Exercise 1:
Summarize the recessed lighting thread in two sentences.
Exercise 2:
From the recessed lighting thread, list each point made in the reply that begins "I've never had a problem with the old-work cans."

Excerpted passage:

— start —

Looking for some opinions, I've only ever installed "new work" style recessed lighting housing - even in remodel work. Just modified as necessary to fit
I recently installed a few small wall washers that were "old work" style recently and found they worked pretty well. I was always afraid the lip would never sit tight and flush with the ceiling - but not the case here.
Are the 5" and 6" "old work" as good as the small ones? Specifically Halo IC incandescent housings.
BTW - this is not my first post. Used to post as NJ_WVU Grad
I've never had a problem with the old-work cans. I will second the advice on cutting the holes PRECISELY. I use a large carbide grit hoiesaw sold specifically for cutting these holes. Makes a nice clean, tight fitting hole, which is the key to getting the cans to suck up tight to the ceiling.

— end —

Provided material:
— start —

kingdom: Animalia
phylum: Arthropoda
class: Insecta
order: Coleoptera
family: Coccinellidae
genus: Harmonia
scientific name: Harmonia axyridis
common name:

— end —
— start —

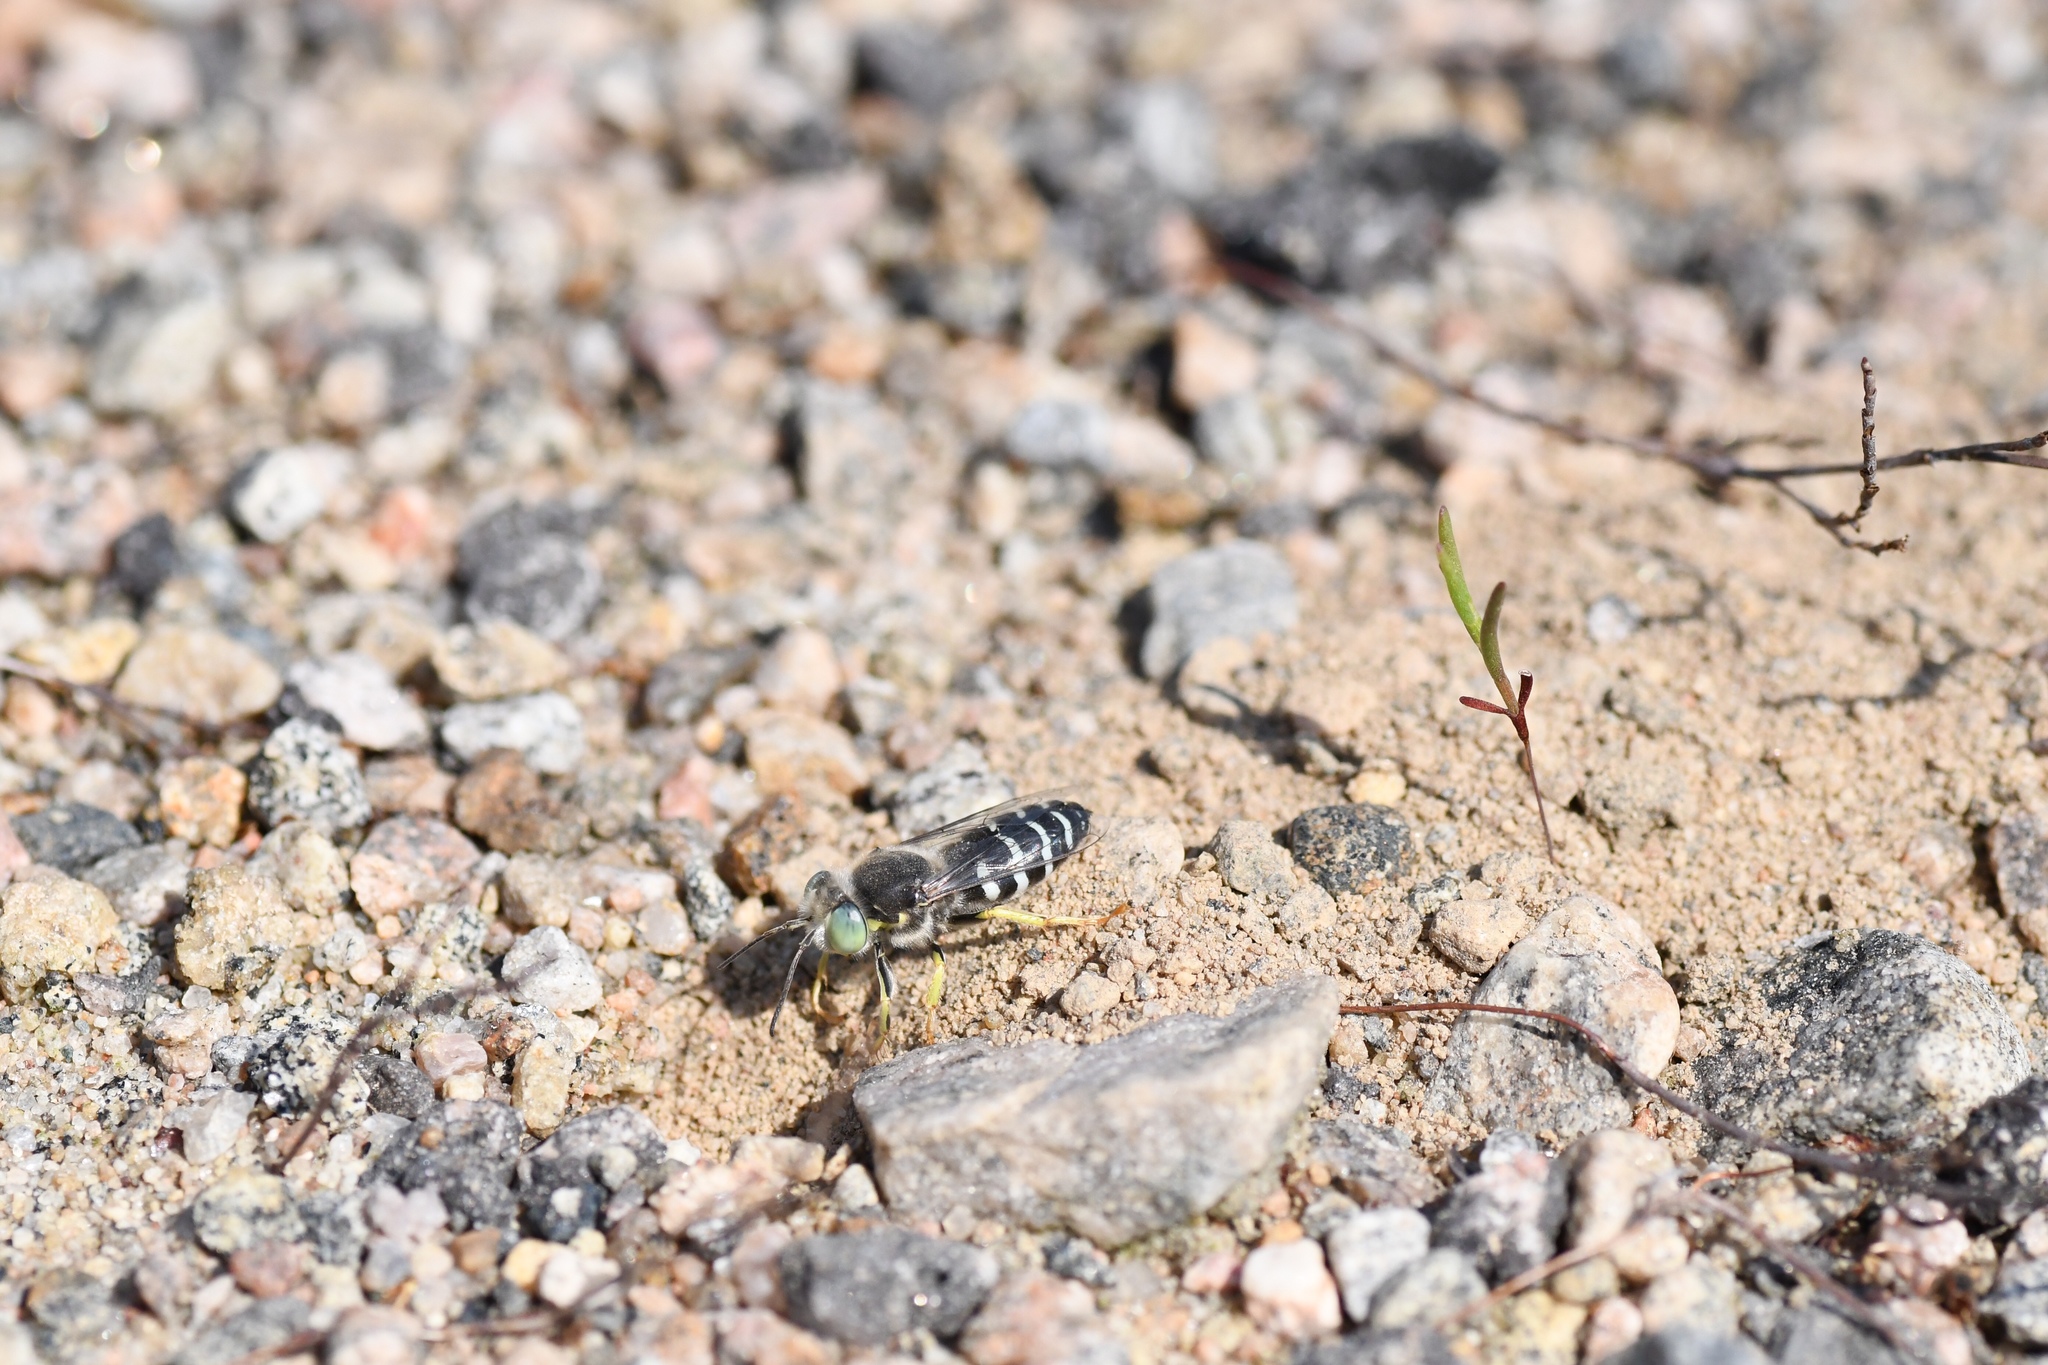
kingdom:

— end —

Complete output 1:
A poster who has only ever installed "new work" recessed housings found that some small "old work" wall washers sat tight and flush with the ceiling, and asks whether 5" and 6" "old work" Halo IC incandescent housings are as good. A reply reports never having a problem with old-work cans and stresses cutting the holes precisely with a large carbide grit holesaw, since a clean, tight hole is the key to getting the cans to sit tight against the ceiling.

Complete output 2:
- The writer has never had a problem with the old-work cans.
- The writer seconds the advice to cut the holes precisely.
- The writer uses a large carbide grit holesaw sold specifically for cutting these holes.
- That holesaw makes a nice, clean, tight-fitting hole.
- A tight-fitting hole is the key to getting the cans to sit tight against the ceiling.